After the optimal hierarchical partition of the maximum margin tree has been finished, we obtain the coding matrix M as follows:

$$\begin{aligned} M(r,l)=\left\{ \begin{array}{rcl} 1 &{} &{} {C_r\in P^{left}_l}\\ 0 &{} &{} {C_r\notin P_l}\\ -1 &{} &{} {C_r\in P^{right}_l}\\ \end{array} \right. \end{aligned}$$
(11)

where M(r,l) denotes the element lying in the rth row and the lth column in the coding matrix and the \(C _r\) denotes the rth class. \(P ^{left}_l \) and \(P ^{right}_l \) are the left and right partition of the lth partition respectively (Regardless of the root node). Table 2 lists the corresponding coding matrix of the above example following (11).

Table 2. Coding matrix of the example in Fig. 2

4 Experimental Results

In this section, we compare M\(^2\)ECOC with some state-of-the-art coding algorithms like OVA [4], OVO [5], dense random [6], sparse random [6], DECOC [8]Footnote 1, SECOC [9] and HECOC [10] to validate the superiority of our approach.

Ten multi-class datasets from common-used UCI datasets [15] are used in the experiments, that is, Wine (178,13,3), Lenses (24,4,3), Glass (214,9,6), Balance (625,4,3), Cmc (1473,9,3), Ecoli (332,6,6), Iris (150,4,3), Tea (151,5,3), Thyriod (215,5,3), Vehicle (846,18,4), where the numbers of samples, dimension and classes are listed in the bracket. We randomly split each dataset into two non-overlapping training and testing set. The training set contains almost seventy percent of the samples and the rest samples are composed as the testing set. The whole process is repeated ten times. The average accuracies are also reported.

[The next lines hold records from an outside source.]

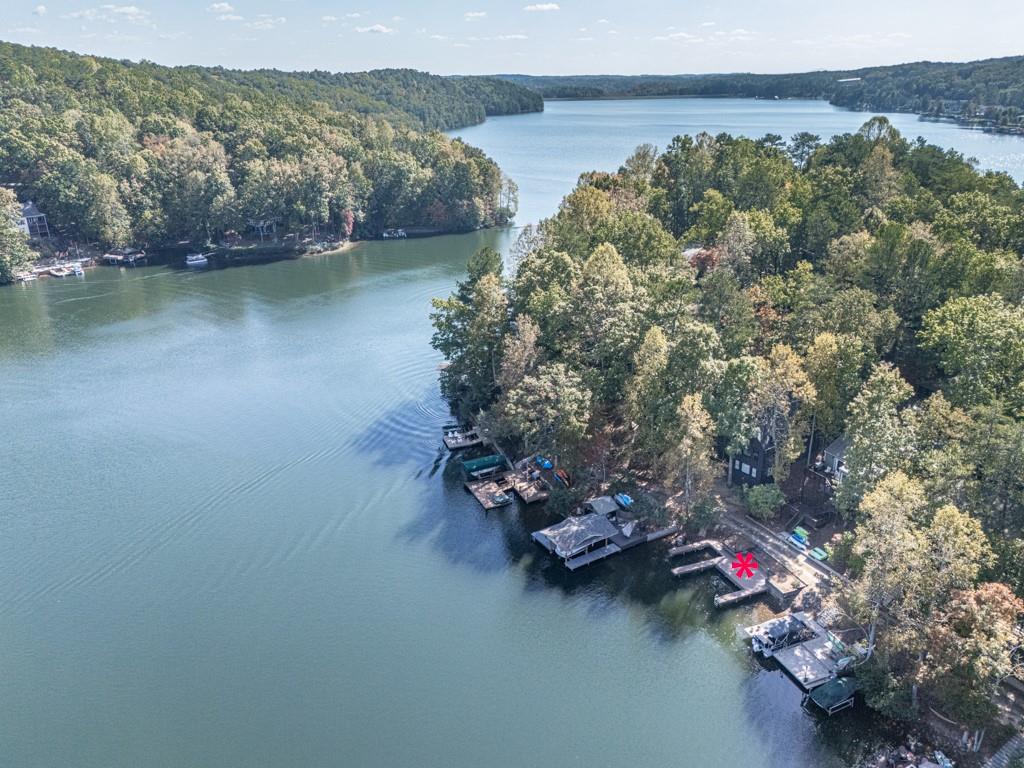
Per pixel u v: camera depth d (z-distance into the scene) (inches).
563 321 4060.0
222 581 3063.5
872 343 3757.4
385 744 2337.6
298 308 6560.0
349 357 5359.3
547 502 3521.2
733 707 2468.0
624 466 3759.8
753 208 6156.5
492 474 3863.2
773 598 2925.7
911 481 2564.0
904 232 4375.0
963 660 2095.2
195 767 2269.9
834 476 3472.0
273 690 2546.8
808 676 2518.5
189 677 2600.9
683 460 3176.7
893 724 2364.7
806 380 3277.6
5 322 6289.4
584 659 2679.6
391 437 4217.5
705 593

Moreover, in dense and sparse random algorithms, all random matrices are selected from a set of 10000 randomly generated matrices where P(1) = P(−1) = 0.5 for the dense random matrix as well as P(1) = P(−1) = 0.25 and P(0) = 0.5 for the sparse random matrix [6]. In SECOC, the parameter set \(\varTheta =\{\varTheta _{size},\varTheta _{perf},\varTheta _{impr}\}\) is fixed to \(\varTheta _{size}=\frac{|J|}{50}\), \(\varTheta _{perf}=0\) and \(\varTheta _{impr}=0.95\) according to [9]. The regularization parameter C and the width \(\sigma \) in radial basis function kernel in HECOC and M\(^2\)ECOC are selected from the interval {\(2^{-6}, 2^{-5},..., 2^5, 2^6\)} by cross-validation.

The decoding strategy HD is used to evaluate the performance of different coding algorithms. Two base classifiers Nearest Mean Classifier (NMC) and SVM with radial basis function kernel are applied as the dichotomizers, where the regularization parameter C is set to 1 [9]. Moreover, the width \(\sigma \) in the kernel is also selected from the same interval in HECOC and M\(^2\)ECOC.

Table 3. Classification results (mean\(\,\pm \,\)std) of NMC and HD on ten datasets (\(\bullet /\circ \) indicates that our algorithm is significantly better or worse than other algorithms based on the t-test at 95 % significance level)
Table 4. Classification results (mean\(\,\pm \,\)std) of SVM and HD on ten datasets (\(\bullet /\circ \) indicates that our algorithm is significantly better or worse than other algorithms based on the t-test at 95 % significance level)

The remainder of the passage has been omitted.